Copy out the entries that follow exactly, leaving every picture behind.

:: PROVIDED RECORDS ::

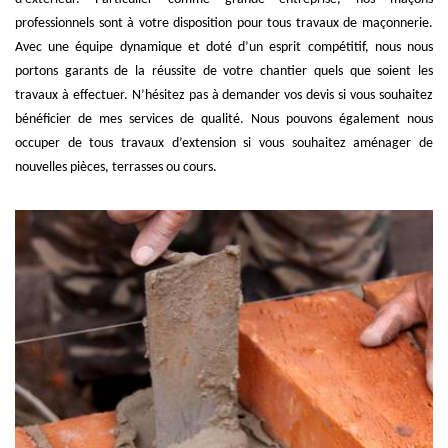
professionnels sont à votre disposition pour tous travaux de maçonnerie.
Avec une équipe dynamique et doté d’un esprit compétitif, nous nous
portons garants de la réussite de votre chantier quels que soient les
travaux à effectuer. N’hésitez pas à demander vos devis si vous souhaitez
bénéficier de mes services de qualité. Nous pouvons également nous
occuper de tous travaux d’extension si vous souhaitez aménager de
nouvelles pièces, terrasses ou cours.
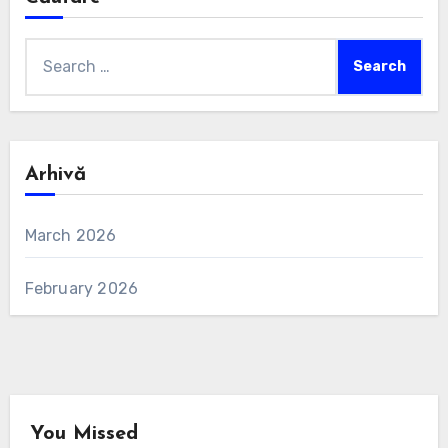
Search
for:
Arhivă
March 2026
February 2026
You Missed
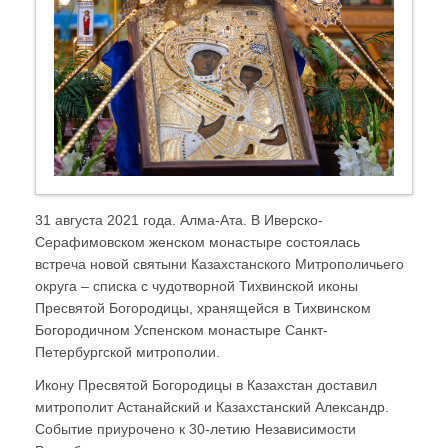
31 августа 2021 года. Алма-Ата. В Иверско-
Серафимовском женском монастыре состоялась
встреча новой святыни Казахстанского Митрополичьего
округа – списка с чудотворной Тихвинской иконы
Пресвятой Богородицы, хранящейся в Тихвинском
Богородичном Успенском монастыре Санкт-
Петербургской митрополии.
Икону Пресвятой Богородицы в Казахстан доставил
митрополит Астанайский и Казахстанский Александр.
Событие приурочено к 30-летию Независимости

:::

**WORKED SOLUTION:**
professionnels sont à votre disposition pour tous travaux de maçonnerie.
Avec une équipe dynamique et doté d’un esprit compétitif, nous nous
portons garants de la réussite de votre chantier quels que soient les
travaux à effectuer. N’hésitez pas à demander vos devis si vous souhaitez
bénéficier de mes services de qualité. Nous pouvons également nous
occuper de tous travaux d’extension si vous souhaitez aménager de
nouvelles pièces, terrasses ou cours.
Search
for:
Arhivă
March 2026
February 2026
You Missed
31 августа 2021 года. Алма-Ата. В Иверско-
Серафимовском женском монастыре состоялась
встреча новой святыни Казахстанского Митрополичьего
округа – списка с чудотворной Тихвинской иконы
Пресвятой Богородицы, хранящейся в Тихвинском
Богородичном Успенском монастыре Санкт-
Петербургской митрополии.
Икону Пресвятой Богородицы в Казахстан доставил
митрополит Астанайский и Казахстанский Александр.
Событие приурочено к 30-летию Независимости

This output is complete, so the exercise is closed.